In Ibu Yuniarti's class, 20 middle-aged women prepare themselves for the rough-and-tumble world of the free market.
Dividing themselves into small groups, they plow through a Harvard Business School-style case study on a proposed motel project in an Indonesian village. They study every detail - the finances, the marketing, the pluses and minuses - and write their recommendations in neat columns on sheets of butcher paper and present them to the class.
One group says the project is wonderful, because it will provide employment to local villagers. Another group declares the project unworkable: No one has surveyed the location and whether it would be attractive to customers.
It's just another day at one of the more innovative projects in Banda Aceh, Start or Improve Your Business, a United Nations-funded effort to get people back on their feet through self- employment. With so many people left homeless by the Dec. 26 tsunami, such a class might seem premature, but UN officials say the key to recovery in this region is to get the economy going again, and giving business people the tools and the financing to generate income for themselves and employment for others.
"This program is about equipping entrepreneurs to prepare themselves for starting businesses," says Peter Piawu, a master trainer for the International Labor Organization, the UN agency that is funding the class. "Of course, running a business is always risky. But when you give them all the information, then you can take reasonable risks in starting a business."
For those outsiders who are unused to Indonesia's relatively moderate Islamic culture, it may be surprising that half of the participants in this program are women. (A separate program for men and women is being run by the Islamic Students Association.) But women have always been active in the business community of Banda Aceh. Some have also been active in politics. One of the last and most successful sultans of Banda, before the arrival of the Dutch East India Company, was a woman.
Most of the women in this classroom, for instance, were accomplished businesswomen before the tsunami. Cut Humry ran a catering business; now she wants to open a cafe. Sri Anitha owned a phone-booth and faxing business that was wiped out by the waves. Many owned fashion businesses and embroidery shops, but one woman, Emi Yuliani, owned a gas station that she wants to rebuild.
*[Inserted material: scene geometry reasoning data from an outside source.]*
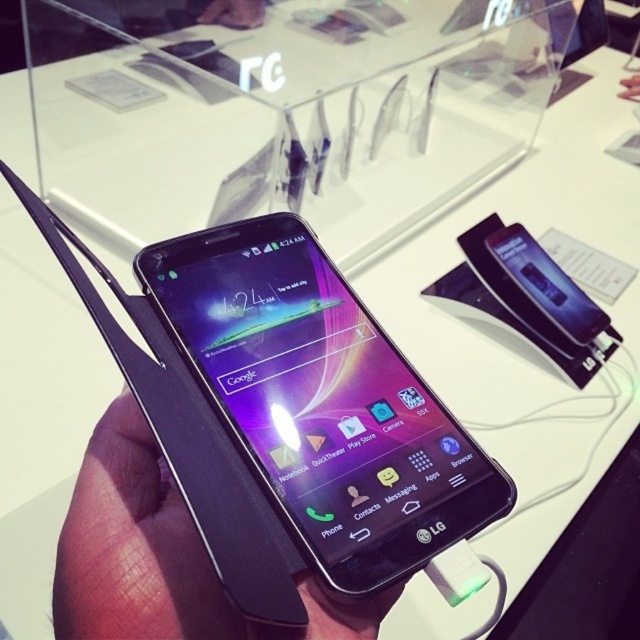
Is black glossy phone at center to the right of black matte phone at center from the viewer's perspective?

Indeed, black glossy phone at center is positioned on the right side of black matte phone at center.

Can you confirm if black glossy phone at center is taller than black matte phone at center?

Yes.

Describe the element at coordinates (321, 401) in the screenshot. I see `black glossy phone at center` at that location.

In order to click on black glossy phone at center in this screenshot , I will do `click(321, 401)`.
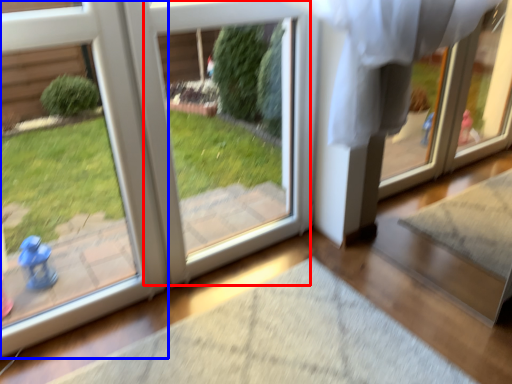
Question: Among these objects, which one is nearest to the camera, screen door (highlighted by a red box) or door (highlighted by a blue box)?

For most of these women, the biggest plus is their business experience. Most are natural optimists who have confronted their worst nightmare, and survived.
Usually, their biggest obstacle is not male chauvinism or cultural restrictions, but lack of basic machinery. Most lost all their equipment to the surging waters that pulverized Banda's business district. Many also lost some of their top employees. Starting over is a dream they can believe in. But without money and equipment, it is still only a dream.